Sequence Step
Also known as: Cadence Step, Workflow Step, Sequence Action
An individual action within a multi-step outreach or nurture sequence — typically an email, task, delay, or branching decision.
Definition
A sequence step is a discrete action that occurs at a specific point in an automated outreach or nurture sequence. The most common step types are: email send, manual task (call, LinkedIn message), wait/delay, conditional branch (if/then logic), and exit (move to a different sequence or end enrollment).
Sequences are typically composed of 4-12 steps spanning days or weeks. A B2B sales cadence might be: Day 1 email, Day 3 LinkedIn connection, Day 5 follow-up email, Day 7 phone call task, Day 10 break-up email. Each of those is a sequence step with its own timing, content, and success criteria.
Steps are different from sequences themselves. A sequence is the container; steps are the contents. One sequence can have many steps; many sequences can share similar step patterns. Designing good sequences is largely the work of designing good steps and the right order between them.
Why It Matters
Step design determines sequence performance. A 12-step sequence with weak step copy and bad timing converts worse than a tight 5-step sequence with strong step content. The same goes for cadence — emails too close together feel pushy; too far apart and momentum fades.
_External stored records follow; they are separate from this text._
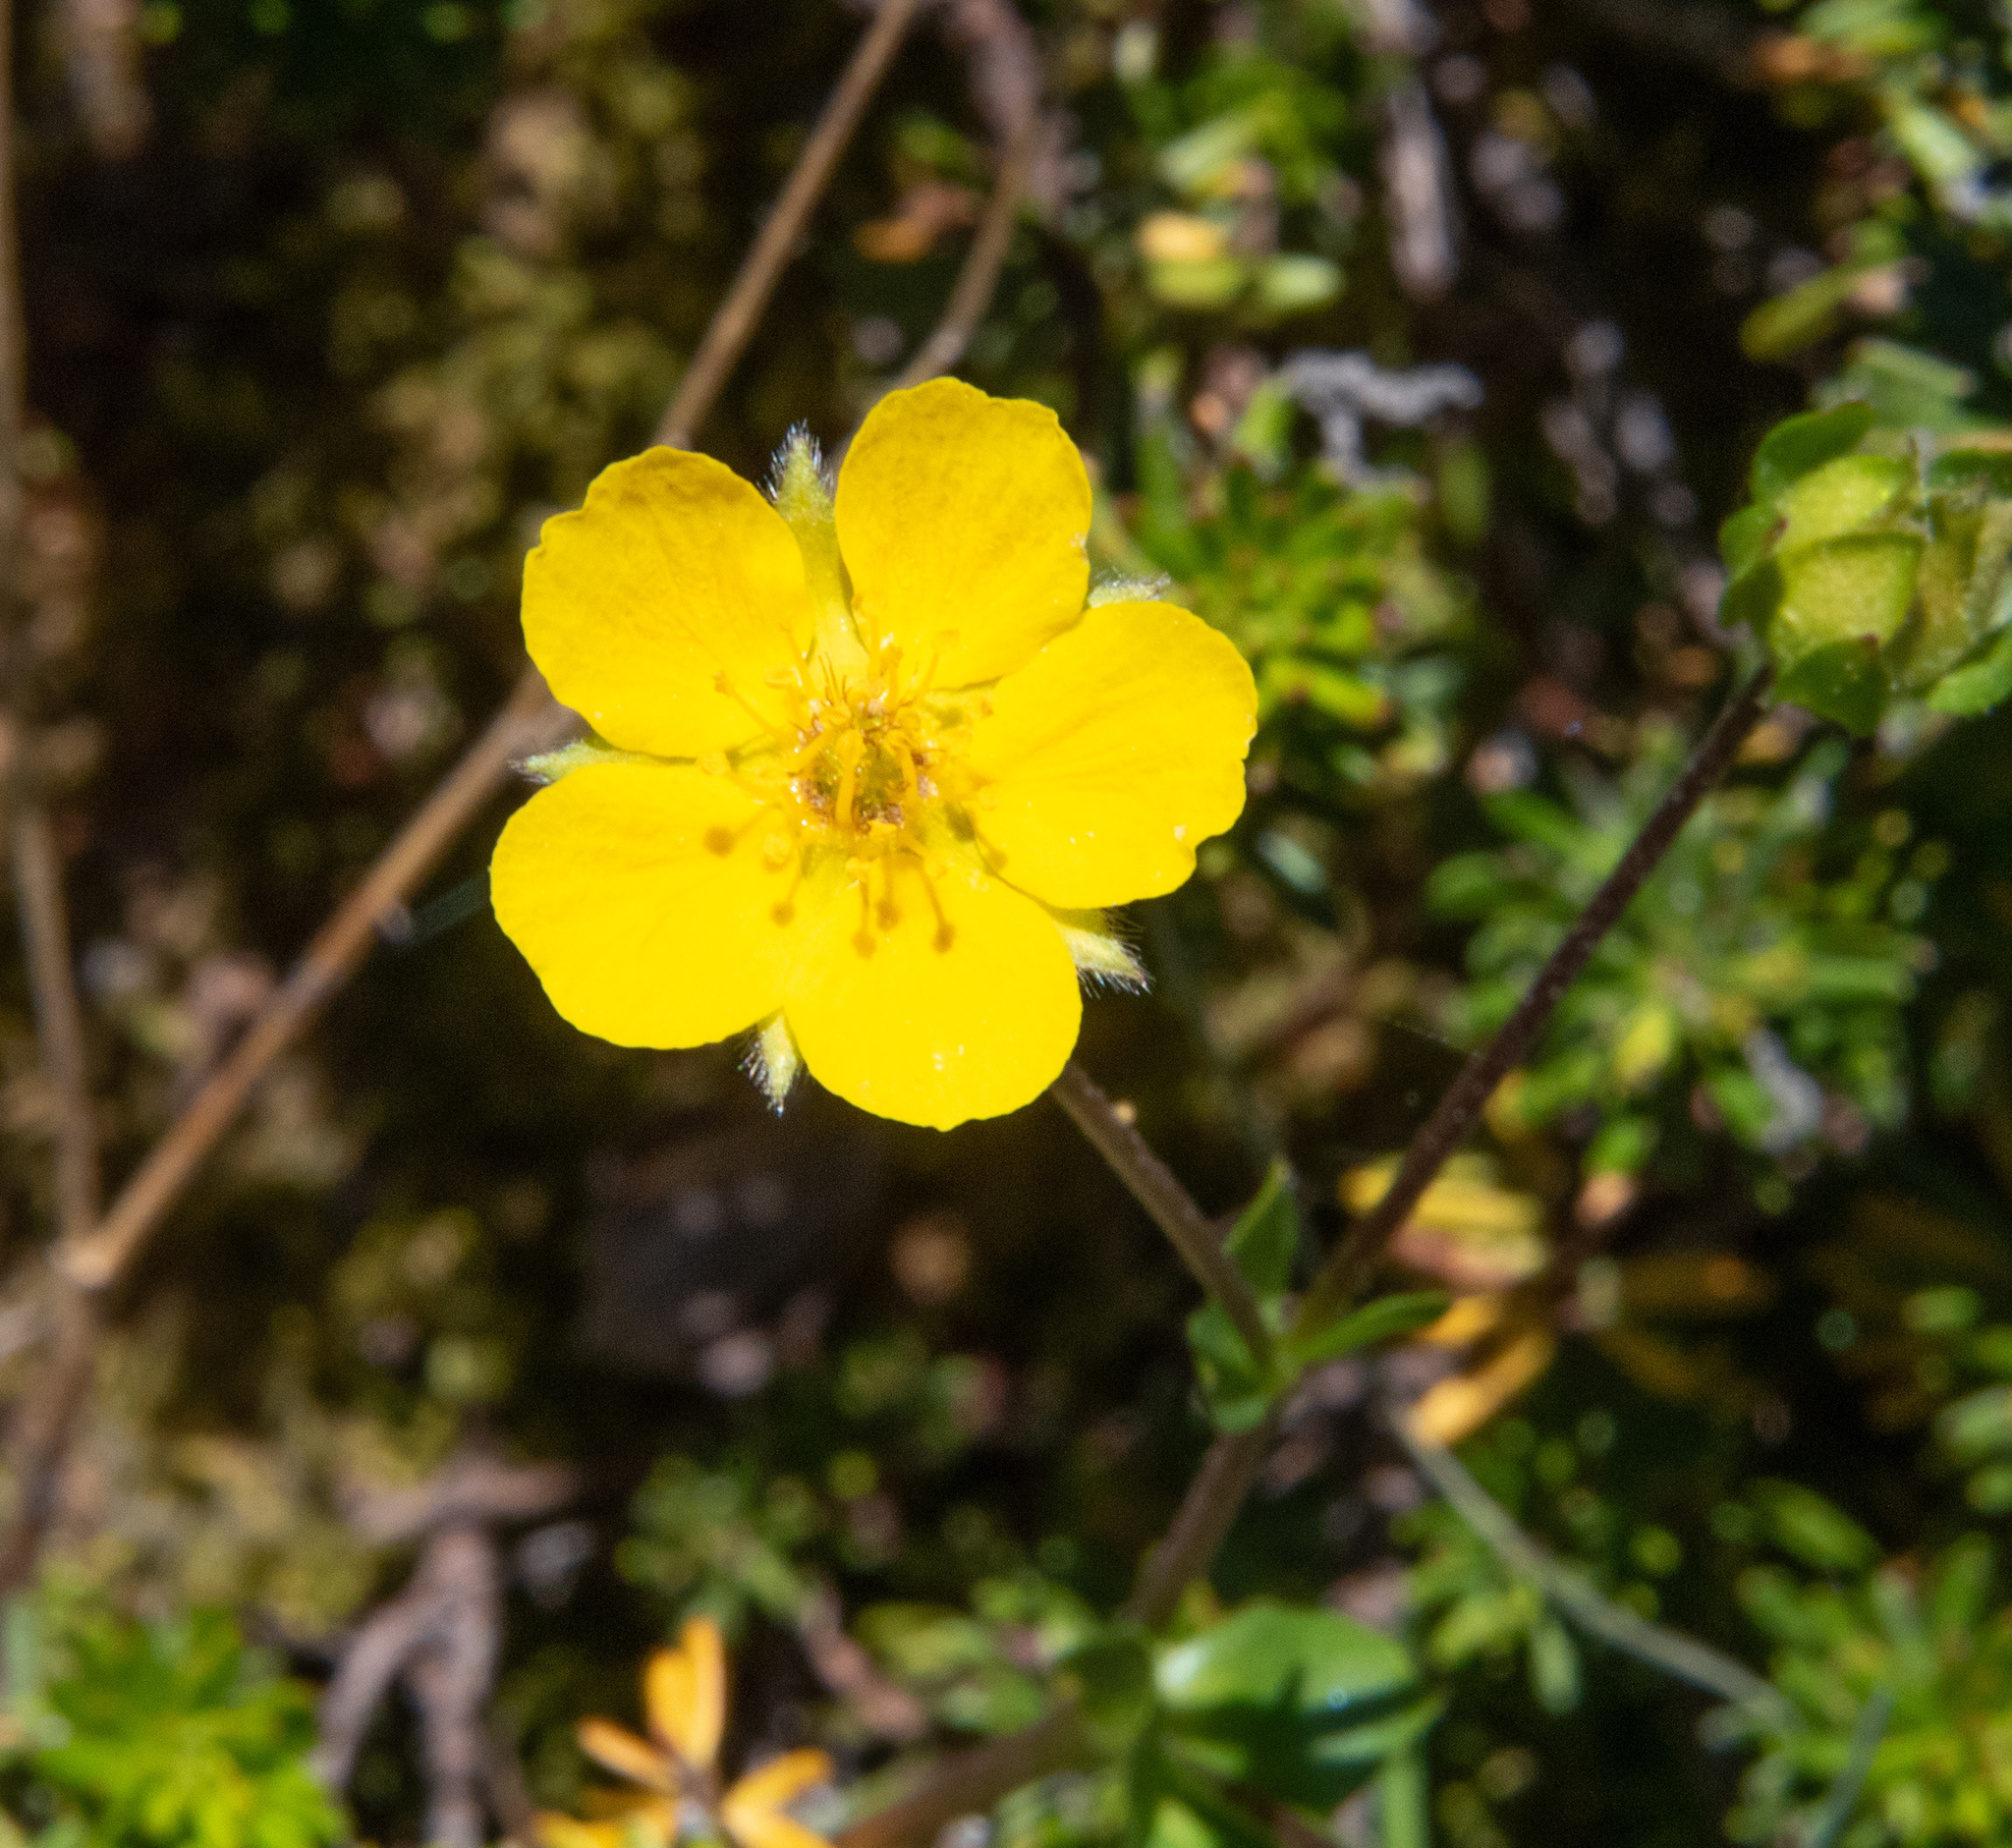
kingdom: Plantae
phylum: Tracheophyta
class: Magnoliopsida
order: Rosales
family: Rosaceae
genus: Dasiphora
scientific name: Dasiphora fruticosa
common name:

The biggest mistake is creating long sequences with formulaic steps (Email 1, Email 2, Email 3...). Each step should have a distinct purpose: introduce value, offer a specific resource, ask a direct question, share social proof, propose a meeting. Generic 'check-in' emails dilute response rates.
Examples in Practice
A SaaS sales team's 7-step outbound cadence: Day 1 (intro email), Day 3 (LinkedIn invite task), Day 4 (follow-up email with case study), Day 7 (phone call task), Day 10 (value-add email — relevant industry stat), Day 14 (last attempt email), Day 21 (break-up email). Reply rates peak at Step 4 (the case-study email).
A nurture sequence for free-trial signups: Day 0 (welcome with quick-start guide), Day 2 (feature highlight #1), Day 5 (customer story), Day 9 (feature highlight #2), Day 12 (trial-end reminder with upgrade offer), Day 15 (final upgrade reminder). Conversion to paid peaks at Day 12.
An ecommerce post-purchase sequence: Day 0 (order confirmation), Day 1 (shipping notification), Day 3 (use cases for the product), Day 7 (review request), Day 14 (cross-sell related products), Day 30 (replenishment reminder for consumable items). Each step has a specific conversion goal.